What is needed
Go through the entries below and print, exactly, the lines starting at the one with "X51960000Y-86458860D03*" and ending at the one with "X162360000Y-152740000D03*", keeping both ends and no others.

Data extracts
********************
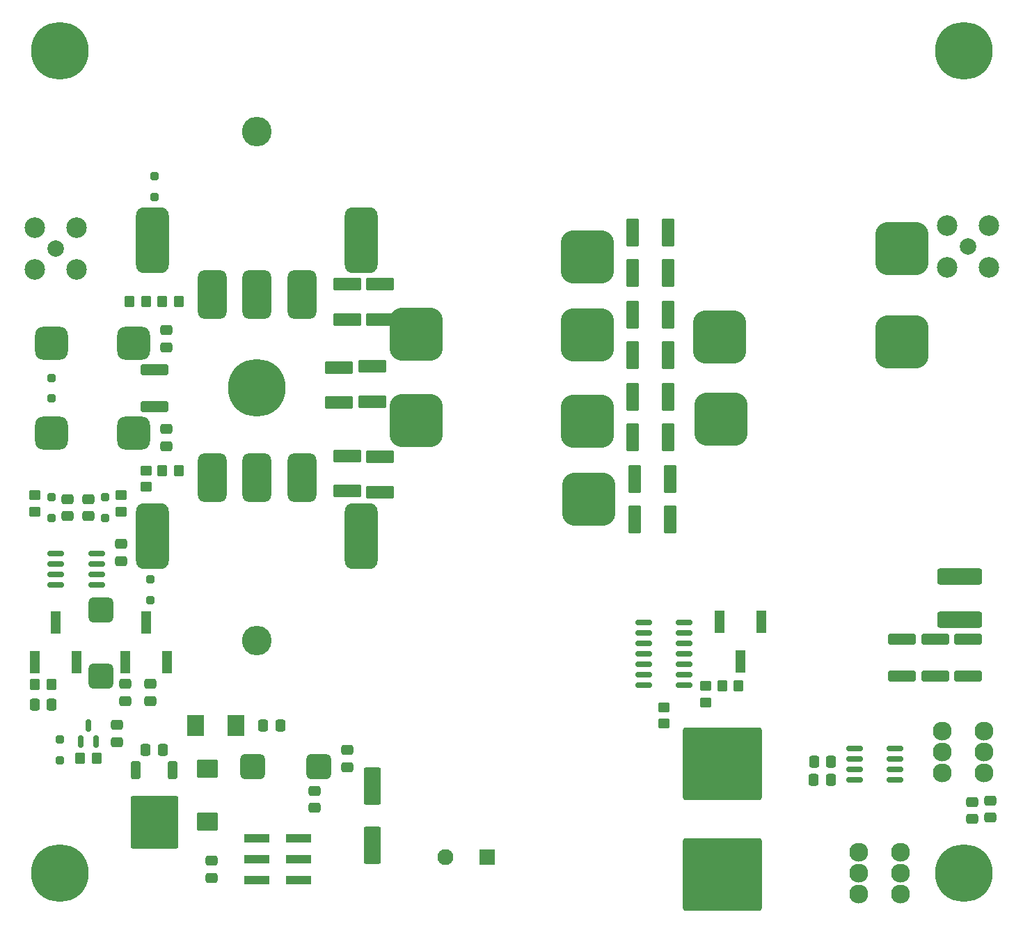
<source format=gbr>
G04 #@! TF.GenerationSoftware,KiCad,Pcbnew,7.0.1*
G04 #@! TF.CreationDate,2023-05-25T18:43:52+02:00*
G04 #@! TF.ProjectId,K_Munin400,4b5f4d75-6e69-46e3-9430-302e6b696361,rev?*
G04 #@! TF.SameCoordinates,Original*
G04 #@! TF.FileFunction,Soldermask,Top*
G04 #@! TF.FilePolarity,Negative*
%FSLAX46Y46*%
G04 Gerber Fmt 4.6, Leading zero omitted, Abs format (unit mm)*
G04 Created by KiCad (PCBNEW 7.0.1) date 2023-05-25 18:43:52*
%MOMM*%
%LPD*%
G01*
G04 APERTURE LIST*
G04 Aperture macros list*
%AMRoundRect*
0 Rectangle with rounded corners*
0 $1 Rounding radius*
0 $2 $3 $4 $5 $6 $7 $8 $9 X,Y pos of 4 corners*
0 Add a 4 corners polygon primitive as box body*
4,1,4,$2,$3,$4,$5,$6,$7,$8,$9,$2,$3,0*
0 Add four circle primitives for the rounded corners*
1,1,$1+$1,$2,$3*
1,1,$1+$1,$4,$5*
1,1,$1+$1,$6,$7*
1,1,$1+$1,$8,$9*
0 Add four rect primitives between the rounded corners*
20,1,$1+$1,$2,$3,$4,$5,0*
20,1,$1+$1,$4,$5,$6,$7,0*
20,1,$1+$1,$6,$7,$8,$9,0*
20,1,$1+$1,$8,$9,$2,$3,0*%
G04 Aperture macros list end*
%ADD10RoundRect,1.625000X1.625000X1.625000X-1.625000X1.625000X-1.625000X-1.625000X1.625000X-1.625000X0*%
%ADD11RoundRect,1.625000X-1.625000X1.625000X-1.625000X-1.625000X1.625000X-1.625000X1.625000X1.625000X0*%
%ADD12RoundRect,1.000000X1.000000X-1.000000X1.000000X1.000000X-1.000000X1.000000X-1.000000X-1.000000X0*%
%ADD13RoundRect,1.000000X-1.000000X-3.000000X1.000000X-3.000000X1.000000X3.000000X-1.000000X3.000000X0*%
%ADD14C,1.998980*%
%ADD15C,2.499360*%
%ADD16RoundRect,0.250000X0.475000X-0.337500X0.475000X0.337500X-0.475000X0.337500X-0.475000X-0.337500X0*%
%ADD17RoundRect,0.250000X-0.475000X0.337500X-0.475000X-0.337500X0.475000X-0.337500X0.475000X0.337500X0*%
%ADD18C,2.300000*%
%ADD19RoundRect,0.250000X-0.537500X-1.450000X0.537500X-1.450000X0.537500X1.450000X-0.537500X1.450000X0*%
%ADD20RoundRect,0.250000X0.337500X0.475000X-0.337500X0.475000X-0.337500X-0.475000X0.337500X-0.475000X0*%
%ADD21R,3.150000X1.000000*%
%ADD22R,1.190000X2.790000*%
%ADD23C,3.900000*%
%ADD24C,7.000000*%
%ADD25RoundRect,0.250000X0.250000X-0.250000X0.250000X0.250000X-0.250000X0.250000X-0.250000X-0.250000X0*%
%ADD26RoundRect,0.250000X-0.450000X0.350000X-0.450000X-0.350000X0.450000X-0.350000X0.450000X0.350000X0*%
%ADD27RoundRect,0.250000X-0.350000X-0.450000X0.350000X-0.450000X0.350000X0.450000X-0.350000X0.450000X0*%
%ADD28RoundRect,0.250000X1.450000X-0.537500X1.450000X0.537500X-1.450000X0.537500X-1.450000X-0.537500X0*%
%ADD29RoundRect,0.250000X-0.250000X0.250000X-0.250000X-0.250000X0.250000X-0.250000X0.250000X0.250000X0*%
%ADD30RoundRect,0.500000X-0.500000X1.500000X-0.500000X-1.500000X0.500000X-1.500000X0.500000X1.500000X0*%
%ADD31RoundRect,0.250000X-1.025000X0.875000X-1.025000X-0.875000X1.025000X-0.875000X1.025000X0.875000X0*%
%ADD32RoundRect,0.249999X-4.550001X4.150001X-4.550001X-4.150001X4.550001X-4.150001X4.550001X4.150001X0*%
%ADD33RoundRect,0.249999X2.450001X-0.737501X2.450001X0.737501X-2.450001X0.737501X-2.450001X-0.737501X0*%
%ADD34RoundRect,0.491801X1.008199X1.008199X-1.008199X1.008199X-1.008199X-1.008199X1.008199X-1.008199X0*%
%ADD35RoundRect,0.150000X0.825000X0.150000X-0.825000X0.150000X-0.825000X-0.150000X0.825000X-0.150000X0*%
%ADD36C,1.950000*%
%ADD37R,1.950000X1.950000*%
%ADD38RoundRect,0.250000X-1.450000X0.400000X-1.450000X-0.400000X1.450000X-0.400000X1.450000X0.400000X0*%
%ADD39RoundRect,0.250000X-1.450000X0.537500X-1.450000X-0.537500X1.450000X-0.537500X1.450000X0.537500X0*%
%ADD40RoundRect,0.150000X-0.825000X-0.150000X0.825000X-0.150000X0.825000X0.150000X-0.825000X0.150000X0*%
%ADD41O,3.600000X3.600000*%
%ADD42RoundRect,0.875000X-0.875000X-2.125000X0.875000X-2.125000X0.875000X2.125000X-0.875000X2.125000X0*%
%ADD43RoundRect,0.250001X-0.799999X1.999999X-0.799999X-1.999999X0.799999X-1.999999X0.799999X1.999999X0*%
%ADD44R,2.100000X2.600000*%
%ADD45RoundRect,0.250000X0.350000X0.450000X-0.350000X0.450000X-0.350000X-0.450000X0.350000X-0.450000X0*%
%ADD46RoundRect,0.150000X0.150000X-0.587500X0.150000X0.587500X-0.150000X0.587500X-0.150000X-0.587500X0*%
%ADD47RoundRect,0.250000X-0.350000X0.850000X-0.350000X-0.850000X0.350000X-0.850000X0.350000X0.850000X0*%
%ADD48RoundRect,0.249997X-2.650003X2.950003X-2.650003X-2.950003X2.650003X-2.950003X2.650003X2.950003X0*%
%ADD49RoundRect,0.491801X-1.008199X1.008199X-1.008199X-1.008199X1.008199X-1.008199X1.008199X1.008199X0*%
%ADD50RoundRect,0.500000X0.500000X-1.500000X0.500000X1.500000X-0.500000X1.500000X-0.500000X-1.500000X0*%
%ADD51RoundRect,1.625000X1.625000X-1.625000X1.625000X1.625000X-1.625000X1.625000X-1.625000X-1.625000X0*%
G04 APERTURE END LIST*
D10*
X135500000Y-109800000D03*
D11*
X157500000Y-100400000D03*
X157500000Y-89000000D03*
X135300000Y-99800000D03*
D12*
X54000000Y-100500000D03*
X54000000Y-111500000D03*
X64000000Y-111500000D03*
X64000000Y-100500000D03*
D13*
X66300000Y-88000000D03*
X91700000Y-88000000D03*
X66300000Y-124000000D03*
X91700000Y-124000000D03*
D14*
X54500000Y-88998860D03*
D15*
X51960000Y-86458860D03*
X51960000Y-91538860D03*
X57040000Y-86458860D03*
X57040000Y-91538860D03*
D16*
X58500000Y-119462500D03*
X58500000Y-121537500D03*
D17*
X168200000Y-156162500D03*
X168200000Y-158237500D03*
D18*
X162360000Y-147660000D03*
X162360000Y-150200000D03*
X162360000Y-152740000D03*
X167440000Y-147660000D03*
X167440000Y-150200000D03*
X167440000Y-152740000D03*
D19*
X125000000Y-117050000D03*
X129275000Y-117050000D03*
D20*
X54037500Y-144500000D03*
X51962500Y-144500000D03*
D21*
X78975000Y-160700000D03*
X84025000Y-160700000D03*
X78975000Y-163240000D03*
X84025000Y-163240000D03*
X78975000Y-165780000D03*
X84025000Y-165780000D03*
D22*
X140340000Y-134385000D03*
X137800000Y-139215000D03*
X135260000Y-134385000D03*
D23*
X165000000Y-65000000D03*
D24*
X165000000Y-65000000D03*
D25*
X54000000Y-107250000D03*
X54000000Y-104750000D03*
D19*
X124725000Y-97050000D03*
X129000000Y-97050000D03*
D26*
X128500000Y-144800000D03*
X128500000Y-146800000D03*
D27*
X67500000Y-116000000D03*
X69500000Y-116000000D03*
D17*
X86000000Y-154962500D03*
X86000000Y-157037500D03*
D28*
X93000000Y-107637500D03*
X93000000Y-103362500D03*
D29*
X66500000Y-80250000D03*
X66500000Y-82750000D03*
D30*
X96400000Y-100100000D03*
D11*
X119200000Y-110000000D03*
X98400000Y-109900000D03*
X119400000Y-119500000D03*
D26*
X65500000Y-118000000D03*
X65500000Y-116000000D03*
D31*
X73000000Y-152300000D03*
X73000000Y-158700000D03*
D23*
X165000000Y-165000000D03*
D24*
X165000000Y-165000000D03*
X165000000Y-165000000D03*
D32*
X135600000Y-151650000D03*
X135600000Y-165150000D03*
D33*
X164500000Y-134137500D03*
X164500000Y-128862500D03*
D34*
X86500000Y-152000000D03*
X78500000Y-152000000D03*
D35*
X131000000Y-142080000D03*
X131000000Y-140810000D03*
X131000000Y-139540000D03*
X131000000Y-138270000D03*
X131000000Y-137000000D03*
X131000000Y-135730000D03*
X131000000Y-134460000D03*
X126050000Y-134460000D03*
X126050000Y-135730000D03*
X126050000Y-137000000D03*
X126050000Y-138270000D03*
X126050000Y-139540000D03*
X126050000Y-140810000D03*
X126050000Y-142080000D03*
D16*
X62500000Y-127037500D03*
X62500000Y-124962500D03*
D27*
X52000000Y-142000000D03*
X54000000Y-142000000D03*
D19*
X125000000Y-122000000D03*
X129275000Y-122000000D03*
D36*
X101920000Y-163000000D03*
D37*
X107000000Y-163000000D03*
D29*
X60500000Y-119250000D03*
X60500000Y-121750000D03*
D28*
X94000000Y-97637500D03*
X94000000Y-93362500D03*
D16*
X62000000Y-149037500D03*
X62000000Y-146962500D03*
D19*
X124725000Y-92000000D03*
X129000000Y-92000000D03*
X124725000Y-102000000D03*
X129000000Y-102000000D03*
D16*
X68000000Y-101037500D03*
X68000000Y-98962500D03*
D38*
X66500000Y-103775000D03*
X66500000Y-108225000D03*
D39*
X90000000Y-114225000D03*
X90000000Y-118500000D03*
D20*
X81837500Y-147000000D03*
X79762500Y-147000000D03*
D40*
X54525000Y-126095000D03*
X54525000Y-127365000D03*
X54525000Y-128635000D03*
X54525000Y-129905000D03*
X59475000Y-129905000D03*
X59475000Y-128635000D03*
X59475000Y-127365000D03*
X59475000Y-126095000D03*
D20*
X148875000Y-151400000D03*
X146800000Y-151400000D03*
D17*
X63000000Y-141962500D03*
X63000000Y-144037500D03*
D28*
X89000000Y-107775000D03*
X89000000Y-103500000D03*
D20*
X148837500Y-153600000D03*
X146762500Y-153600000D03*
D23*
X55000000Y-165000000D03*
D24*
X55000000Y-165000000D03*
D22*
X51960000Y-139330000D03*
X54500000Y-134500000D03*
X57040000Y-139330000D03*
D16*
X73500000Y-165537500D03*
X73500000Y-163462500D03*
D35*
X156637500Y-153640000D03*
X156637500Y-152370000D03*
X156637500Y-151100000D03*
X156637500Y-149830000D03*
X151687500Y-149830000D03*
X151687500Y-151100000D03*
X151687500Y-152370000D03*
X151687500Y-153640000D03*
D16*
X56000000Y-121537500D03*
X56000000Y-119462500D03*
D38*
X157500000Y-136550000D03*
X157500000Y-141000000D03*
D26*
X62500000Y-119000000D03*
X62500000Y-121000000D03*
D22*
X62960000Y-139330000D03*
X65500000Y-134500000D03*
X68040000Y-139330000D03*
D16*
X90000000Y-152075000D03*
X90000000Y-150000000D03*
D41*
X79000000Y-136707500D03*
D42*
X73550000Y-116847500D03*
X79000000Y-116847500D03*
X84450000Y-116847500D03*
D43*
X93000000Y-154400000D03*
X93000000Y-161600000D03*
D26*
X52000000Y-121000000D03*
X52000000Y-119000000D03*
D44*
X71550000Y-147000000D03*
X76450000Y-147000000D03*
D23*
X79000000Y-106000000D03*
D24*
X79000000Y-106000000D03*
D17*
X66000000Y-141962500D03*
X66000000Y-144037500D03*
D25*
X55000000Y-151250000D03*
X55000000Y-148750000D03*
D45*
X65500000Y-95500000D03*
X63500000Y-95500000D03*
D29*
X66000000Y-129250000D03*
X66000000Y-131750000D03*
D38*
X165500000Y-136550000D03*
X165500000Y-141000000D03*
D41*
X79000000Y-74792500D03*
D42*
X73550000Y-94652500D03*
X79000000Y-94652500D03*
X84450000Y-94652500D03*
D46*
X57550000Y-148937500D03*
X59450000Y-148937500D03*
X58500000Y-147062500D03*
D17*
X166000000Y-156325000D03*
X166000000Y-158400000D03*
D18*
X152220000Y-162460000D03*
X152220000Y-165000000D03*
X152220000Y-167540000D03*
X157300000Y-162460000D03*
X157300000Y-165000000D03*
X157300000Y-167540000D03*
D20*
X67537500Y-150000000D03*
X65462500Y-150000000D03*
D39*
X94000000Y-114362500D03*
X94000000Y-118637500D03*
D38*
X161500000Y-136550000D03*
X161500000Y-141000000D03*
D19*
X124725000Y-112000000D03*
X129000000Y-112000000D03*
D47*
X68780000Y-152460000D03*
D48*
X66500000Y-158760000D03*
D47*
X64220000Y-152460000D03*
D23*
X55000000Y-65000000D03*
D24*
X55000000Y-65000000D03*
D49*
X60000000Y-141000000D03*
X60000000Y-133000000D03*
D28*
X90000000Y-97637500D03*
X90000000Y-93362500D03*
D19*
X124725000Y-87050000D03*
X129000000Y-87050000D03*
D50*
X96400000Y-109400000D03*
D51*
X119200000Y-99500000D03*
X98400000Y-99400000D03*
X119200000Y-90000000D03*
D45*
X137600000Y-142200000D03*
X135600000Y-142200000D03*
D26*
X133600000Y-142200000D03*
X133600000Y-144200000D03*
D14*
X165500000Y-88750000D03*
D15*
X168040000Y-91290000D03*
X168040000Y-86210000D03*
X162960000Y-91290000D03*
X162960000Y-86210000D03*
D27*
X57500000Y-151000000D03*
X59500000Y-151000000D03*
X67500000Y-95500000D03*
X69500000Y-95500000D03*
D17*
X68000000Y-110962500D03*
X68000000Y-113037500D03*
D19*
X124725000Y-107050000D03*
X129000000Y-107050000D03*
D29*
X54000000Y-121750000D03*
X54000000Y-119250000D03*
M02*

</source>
********************
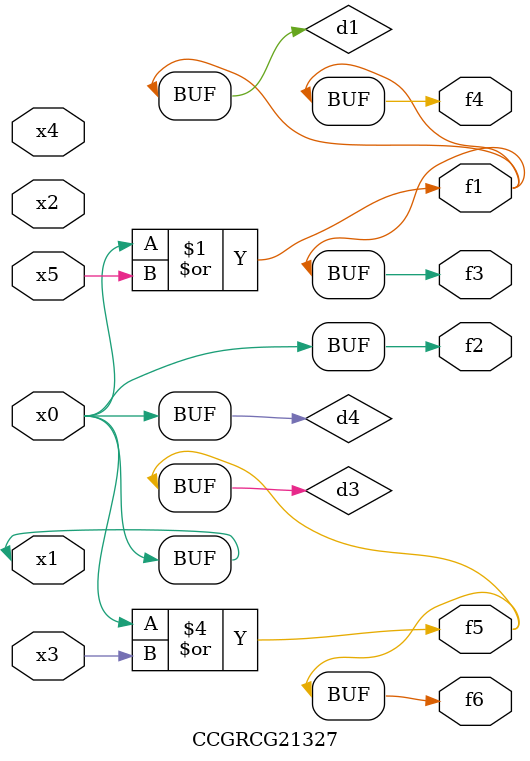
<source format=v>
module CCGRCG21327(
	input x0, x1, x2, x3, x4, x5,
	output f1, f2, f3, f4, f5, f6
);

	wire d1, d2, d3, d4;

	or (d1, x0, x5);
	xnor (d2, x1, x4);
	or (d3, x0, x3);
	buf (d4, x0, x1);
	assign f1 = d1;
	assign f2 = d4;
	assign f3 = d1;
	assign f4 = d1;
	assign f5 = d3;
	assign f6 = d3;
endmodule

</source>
********************
Output
X51960000Y-86458860D03*
X51960000Y-91538860D03*
X57040000Y-86458860D03*
X57040000Y-91538860D03*
D16*
X58500000Y-119462500D03*
X58500000Y-121537500D03*
D17*
X168200000Y-156162500D03*
X168200000Y-158237500D03*
D18*
X162360000Y-147660000D03*
X162360000Y-150200000D03*
X162360000Y-152740000D03*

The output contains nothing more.